I’ve referring to this spat since it seems to mirror the attitude that has been shown by the European Court in Jones. My reading of this judgment is that the Court has, in light of the British government’s threats to withdraw from the Convention framework, told human rights activists, and torture victims, that they too need to ‘get real’, since to do as they suggest, and push for accountability, would serve only to antagonize the British political elite, and to undermine the objectives (the existence?) of the Court itself.

In the current edition (232) of Viz, one of the stalwart characters, Roger Mellie – The Man on The Telly, is shown on his return to Fulchester, having premiered his Road Show gig in Dubai.

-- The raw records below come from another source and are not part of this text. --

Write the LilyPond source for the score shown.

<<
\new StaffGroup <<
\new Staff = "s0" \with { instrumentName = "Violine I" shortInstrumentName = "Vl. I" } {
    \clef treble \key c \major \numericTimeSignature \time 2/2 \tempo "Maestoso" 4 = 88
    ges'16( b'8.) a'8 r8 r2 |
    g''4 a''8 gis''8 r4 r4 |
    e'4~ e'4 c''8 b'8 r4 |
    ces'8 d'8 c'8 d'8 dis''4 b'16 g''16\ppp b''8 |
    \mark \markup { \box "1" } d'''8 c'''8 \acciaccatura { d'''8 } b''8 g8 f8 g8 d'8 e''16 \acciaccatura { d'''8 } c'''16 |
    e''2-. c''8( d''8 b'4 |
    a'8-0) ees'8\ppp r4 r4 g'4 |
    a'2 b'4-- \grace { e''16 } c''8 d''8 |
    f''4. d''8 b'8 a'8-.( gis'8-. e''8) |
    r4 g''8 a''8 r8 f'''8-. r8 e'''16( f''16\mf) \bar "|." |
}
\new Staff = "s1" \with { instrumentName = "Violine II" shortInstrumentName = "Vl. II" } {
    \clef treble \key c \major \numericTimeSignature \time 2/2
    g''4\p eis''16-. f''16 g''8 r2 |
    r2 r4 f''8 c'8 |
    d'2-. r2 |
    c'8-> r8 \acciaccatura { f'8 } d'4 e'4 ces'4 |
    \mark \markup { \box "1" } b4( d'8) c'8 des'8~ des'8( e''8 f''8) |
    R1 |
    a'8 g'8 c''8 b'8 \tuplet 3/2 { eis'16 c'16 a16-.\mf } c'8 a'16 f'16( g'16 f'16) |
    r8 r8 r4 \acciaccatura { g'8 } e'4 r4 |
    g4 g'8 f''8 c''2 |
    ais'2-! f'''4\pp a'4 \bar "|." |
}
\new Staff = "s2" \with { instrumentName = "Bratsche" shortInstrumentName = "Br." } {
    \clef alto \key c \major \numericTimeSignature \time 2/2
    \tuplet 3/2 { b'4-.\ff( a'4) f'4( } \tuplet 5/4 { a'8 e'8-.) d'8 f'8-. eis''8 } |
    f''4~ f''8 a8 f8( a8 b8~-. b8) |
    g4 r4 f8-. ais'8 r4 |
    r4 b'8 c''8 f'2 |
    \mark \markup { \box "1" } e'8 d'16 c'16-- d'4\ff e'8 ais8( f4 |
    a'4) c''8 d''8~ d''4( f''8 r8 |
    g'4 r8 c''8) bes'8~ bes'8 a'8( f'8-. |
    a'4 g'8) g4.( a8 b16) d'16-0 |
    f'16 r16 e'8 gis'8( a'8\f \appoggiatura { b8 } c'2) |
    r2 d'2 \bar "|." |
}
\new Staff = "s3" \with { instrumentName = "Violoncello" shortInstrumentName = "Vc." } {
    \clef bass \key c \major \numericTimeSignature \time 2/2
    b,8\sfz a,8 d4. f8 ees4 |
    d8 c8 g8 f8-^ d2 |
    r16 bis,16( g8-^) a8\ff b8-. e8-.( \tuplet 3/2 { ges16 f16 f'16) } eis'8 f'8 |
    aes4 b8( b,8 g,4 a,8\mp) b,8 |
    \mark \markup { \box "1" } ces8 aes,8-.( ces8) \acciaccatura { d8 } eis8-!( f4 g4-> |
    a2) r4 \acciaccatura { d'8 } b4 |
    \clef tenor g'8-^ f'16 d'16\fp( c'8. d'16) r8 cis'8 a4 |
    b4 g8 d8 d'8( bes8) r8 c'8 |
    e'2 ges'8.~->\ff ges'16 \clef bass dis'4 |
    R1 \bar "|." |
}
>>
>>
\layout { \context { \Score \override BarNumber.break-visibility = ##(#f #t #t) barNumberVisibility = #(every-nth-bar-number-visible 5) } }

The punch line has Roger in the shower at the gym, his back bloody and lacerated, after having been whipped by the Emirati’s police.

Torture in the Middle-East, whether perpetrated by British soldiers, or against British citizens, has been normalised, tolerated, and to a great extent removed from the sphere of law. Given the failure of our judicial institutions to strive for progress on the problem of impunity for torture, its lucky we still have Viz then, reminding the rest of us, as has been its wont, to ‘Get Real’.